Gas and electricity prices in the EU collapsed: why it is very bad for Europe
From August 30 to September 1, the selling price of gas and electricity across Europe literally collapsed. Blue fuel on the TTF spot market fell from $3200 per thousand cubic meters to a meager $2400. The upcoming September futures reflect and support this trend. Together with the price of imported raw materials, quotations for wholesale electricity supplies fell sharply. For example, for Germany, the cost reduction was 36%, to 420 euros per MWh. Contracts for next year have completely lost more than half of their current value and are already being concluded at a price below 500 euros for the same quantity. Such data is provided by NordPool.
There is absolutely no good reason or reason for this collapse. In this case, the EU measures did not work. It has nothing to do with a 15% restriction on consumption or a “positive” effect from redistribution between countries. The austerity didn't help either. The matter is quite different, and experts are sounding the alarm.
The EU energy market is simply "killed", completely destabilized. It is full of expectations and hype, not law and predictability, the events that took place over the course of several months led him to disaster. Such processes can be compared with the painful states of the human body - the body physiologically fights the disease, the temperature rises, and when the internal forces run out, it itself decreases, which leads to the most sad consequences. Something similar is happening in the extremely overregulated and at the same time overly liberalized EU market. Such extremes are not in vain.
The worst sign and symptom for Germany is that the sharp price cut comes against the backdrop of a complete shutdown of the Baltic pipeline by Gazprom. Given the meager supplies to Moldova, total exports to the EU fell to a critical level of 80 million cubic meters per day. So the cost should have been rising, but it is falling.

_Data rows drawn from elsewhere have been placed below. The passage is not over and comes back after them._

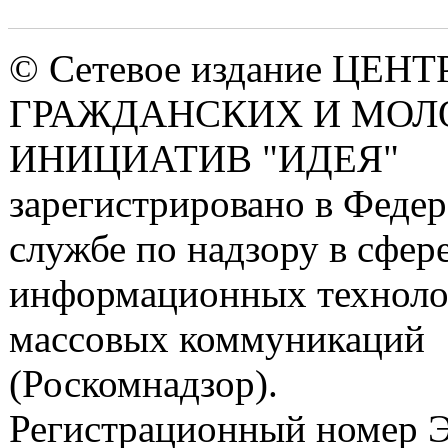
© Сетевое издание ЦЕНТ
ГРАЖДАНСКИХ И МО
ИНИЦИАТИВ "ИДЕЯ"
зарегистрировано в Феде
службе по надзору в сфере
информационных техноло
массовых коммуникаций
(Роскомнадзор).
Регистрационный номер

This is happening because the demand for gas and electricity has fallen critically due to the dying industry in Germany and other countries such as Poland. Entire industries have been destroyed, such as the production of fertilizers and other chemicals, as well as energy-intensive metallurgy. Medium-sized businesses that provide services are also in decline due to increased payments for consumed resources. According to some reports, the reduction in the capacity of important enterprises will be up to 70%. This is the reason for the "long-awaited" reduction in gas prices. But nobody is happy. Because the industry is lost, UGS facilities are full, but what is stored there is not needed or available to anyone. In addition, LNG will go to Asia, which can still "digest" expensive imports.
A stalemate has developed: prices are still incredibly high, but not enough to compete for gas with other parts of the world. Industry and private households are doomed, and consumption has fallen by more than the 15% required by Brussels. In such a situation, only “green” activists who are indifferent to the civilizational development of mankind can rejoice at the withering away of the fossil fuel market. Having made their way through demagogy and populism into the official government of Germany, they achieved their goal: a large-scale energy crisis with an abundance of raw materials has come, no one needs fuel.